Supporters of the bill say it would allow colleges to reach out to high school students and offer them courses before they graduate.

Indiana high schoolers would be required to complete at least one virtual course to graduate under a bill currently in the state legislature.

The bill says, school corporations must offer high schoolers three virtual courses from the Core 40 curriculum, the state’s basic requirement for graduation, beginning next year. Schools could either operate their own virtual courses or purchase them from outside vendors.

Gary Democratic Representative Vernon Smith says he understands the need to better prepare students for the online courses they will need to take at the college level but thinks the requirement should come from classes outside the Core 40.

“It would give the flexibility of the school corporation to allow one of these online universities to offer a free course for those students to get them interested in going there and completing their work online with their university,” he says.

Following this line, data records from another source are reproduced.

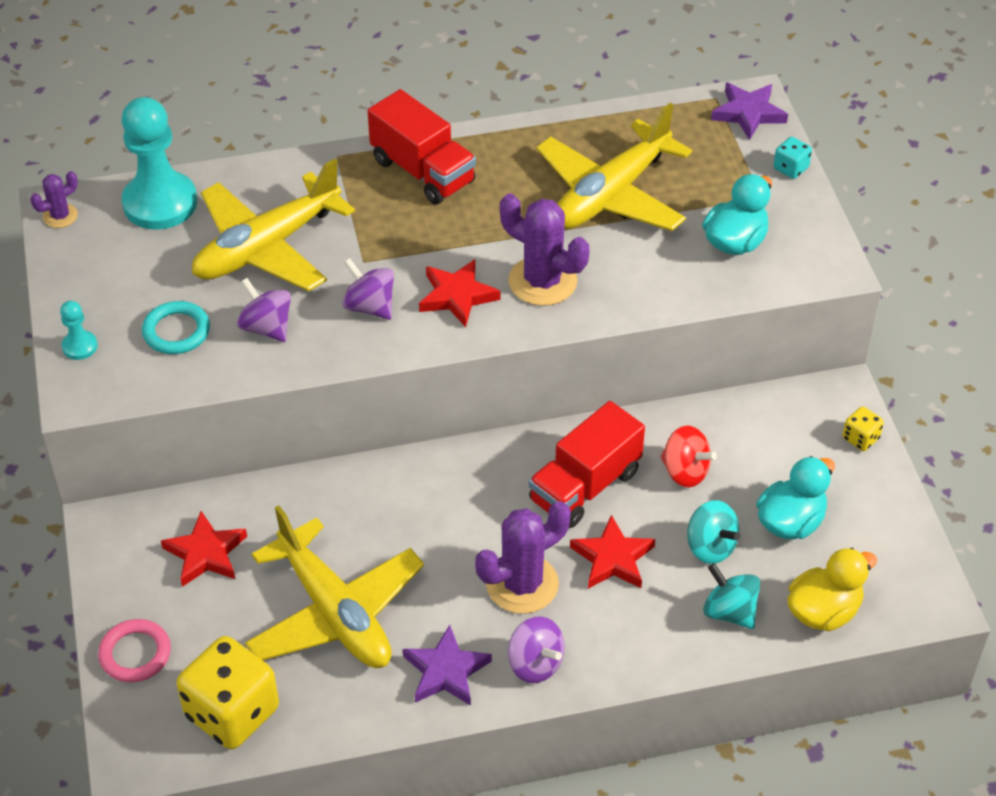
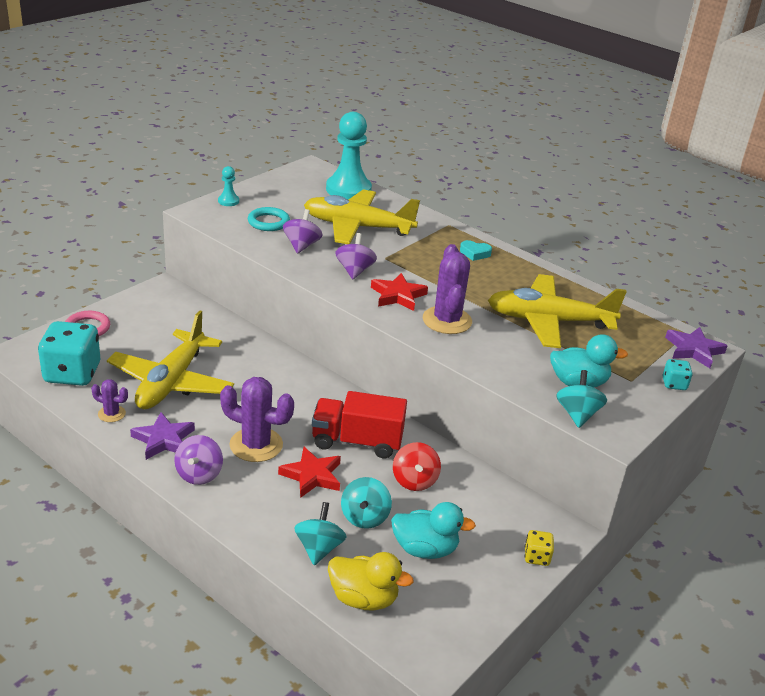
camera: 50 degrees right, 15 degrees down
(60, 216) = (306, 169): purple cactus -> purple cactus (111, 414)
(206, 553) = (173, 324): red star -> none
(232, 712) = (72, 373): yellow dice -> turquoise dice
(423, 171) = (475, 253): red truck -> turquoise heart
(784, 276) = (577, 414): none -> turquoise spinning top

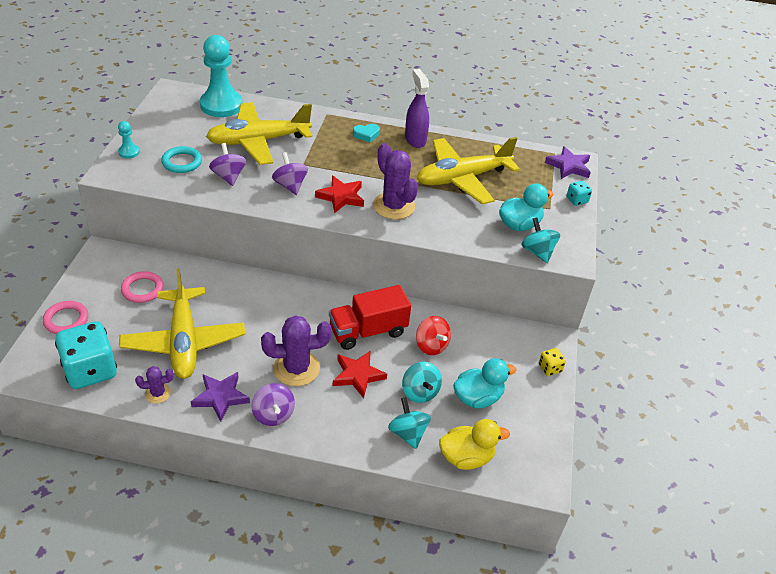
camera: 30 degrees left, 10 degrees up
(172, 328) = (142, 289): none -> pink ring
(526, 272) = (415, 139): none -> purple spray bottle

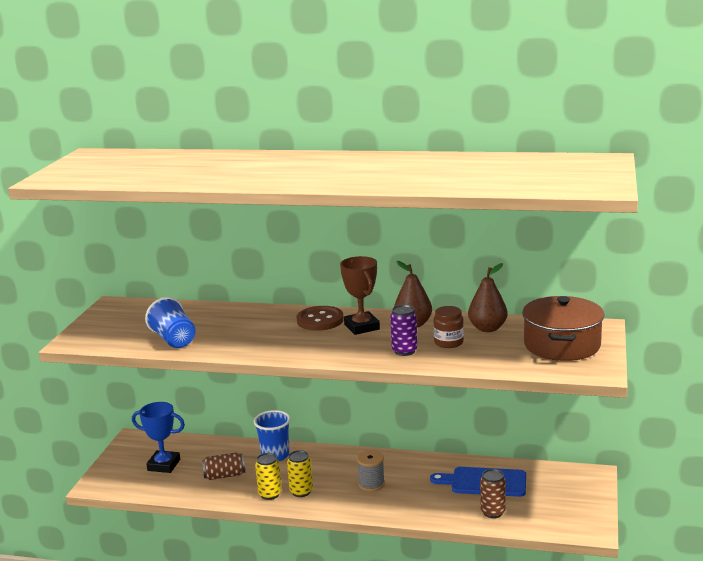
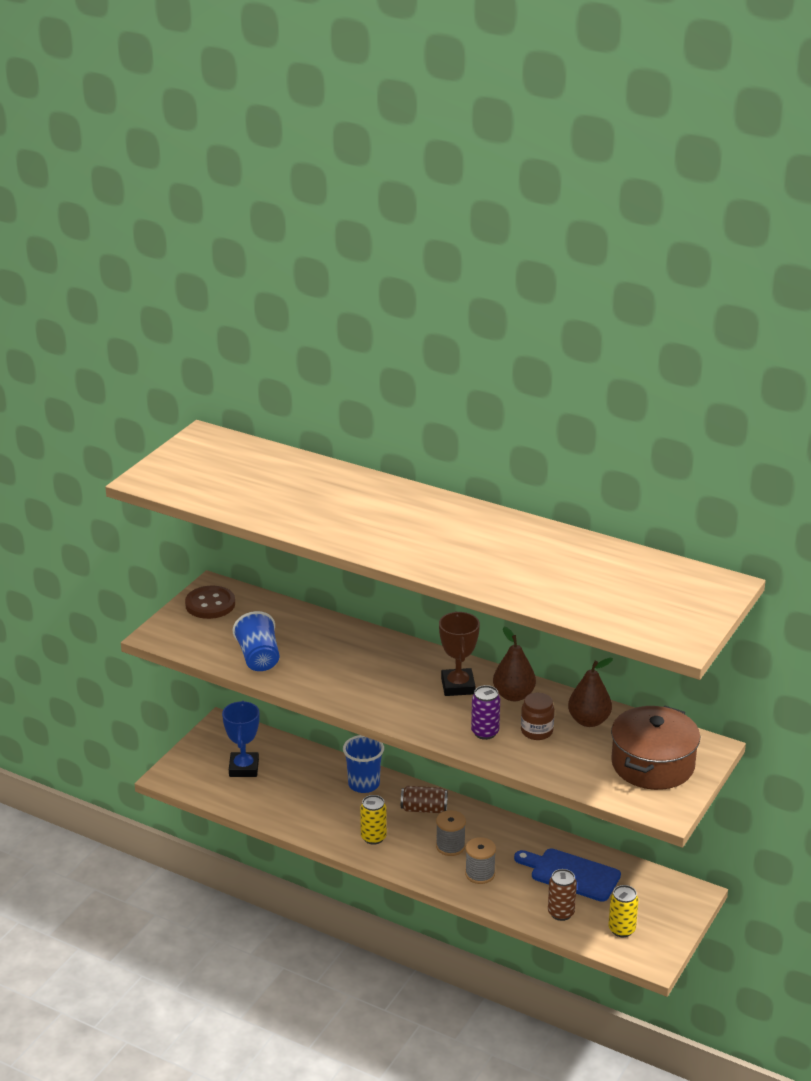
camera: 15 degrees right, 10 degrees up
(164, 465) = (244, 768): blue trophy -> blue trophy turned 60 degrees clockwise
(224, 475) = (302, 797): brown can -> brown can (424, 809)
(270, 494) = (340, 832): yellow can -> yellow can (622, 929)
(320, 320) = (419, 665): brown button -> brown button (210, 604)
(407, 498) = (480, 874): none -> grey spool

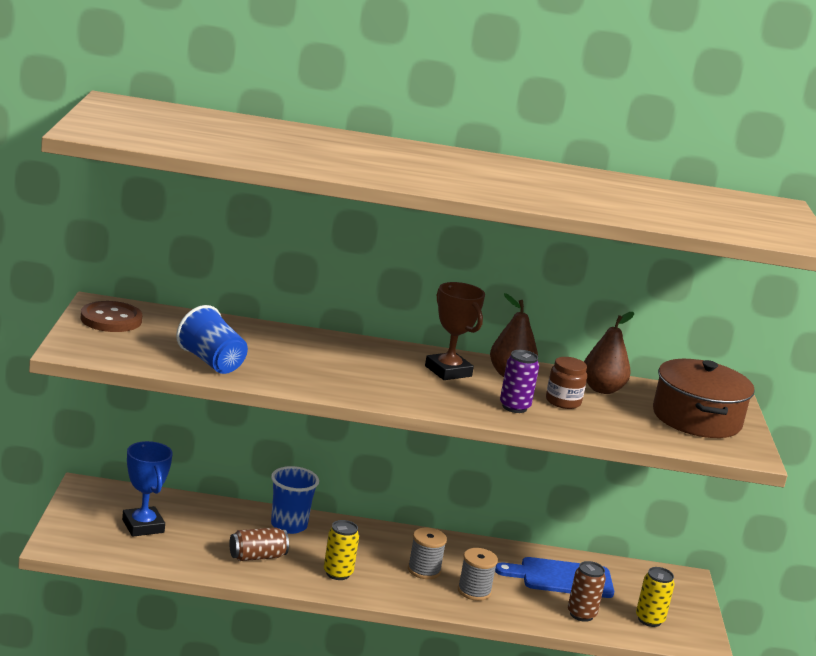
camera: 30 degrees left, 10 degrees down
(424, 809) = (369, 540): brown can -> brown can (257, 557)

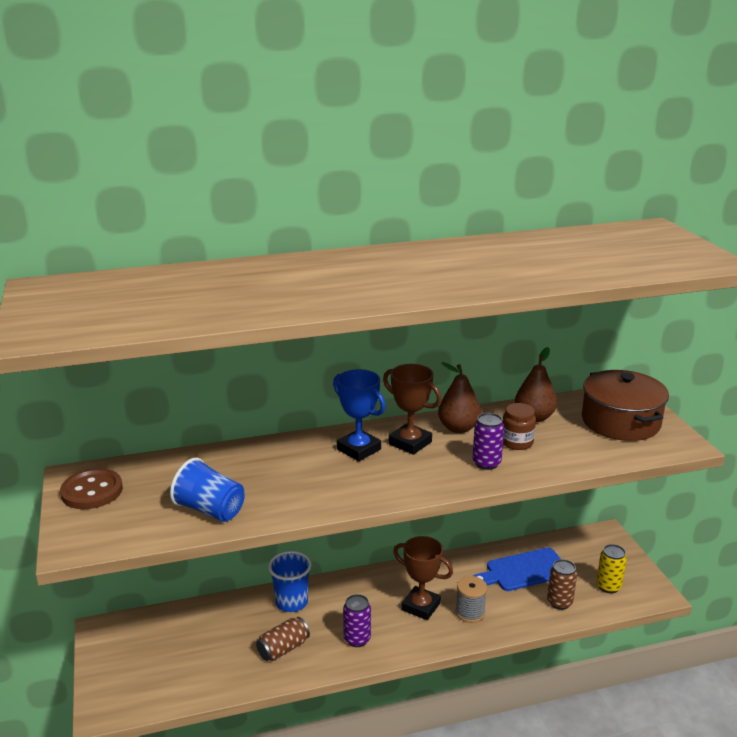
camera: 15 degrees left, 5 degrees up
(143, 526) = (170, 655): blue trophy -> blue trophy (359, 449)
(338, 573) = (357, 639): yellow can -> purple can
(424, 570) = (421, 606): grey spool -> brown trophy

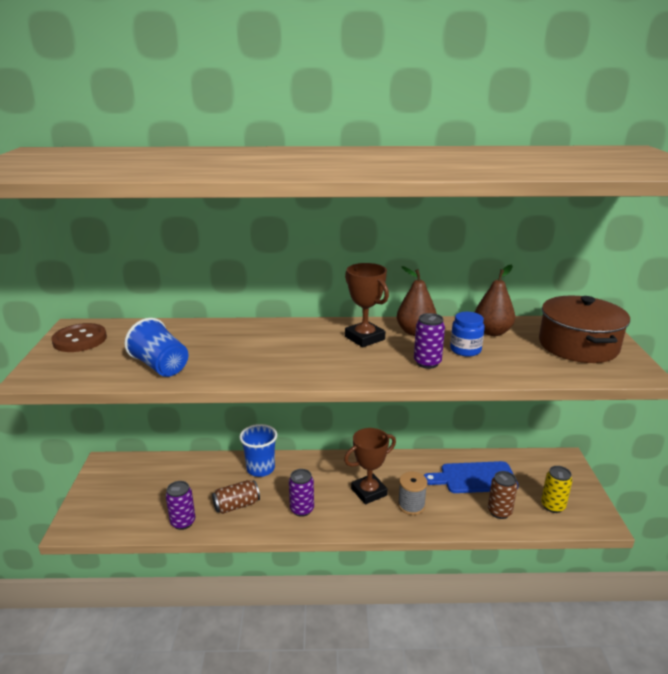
camera: 15 degrees right, 0 degrees up
(231, 679) = (183, 522): none -> purple can
(359, 449) = (316, 337): blue trophy -> none
(421, 606) = (369, 492): brown trophy -> brown trophy turned 75 degrees counterclockwise
(517, 442) = (465, 350): brown jar -> blue jar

Smith says he thinks some schools will have a tough time paying for the implementation of virtual learning. But the bill’s author, Columbia City Republican Senator Jim Banks, says schools might even save money using those courses.

“We’re talking about an innovative type of learning, but we’re not talking about innovative technology,” he says. “I mean, I’m pursuing an online graduate degree currently and all I have to do is log on to a website. There’s no school in the state of Indiana that doesn’t have the capability to do that.”

The bill passed the Senate and is currently in a House committee.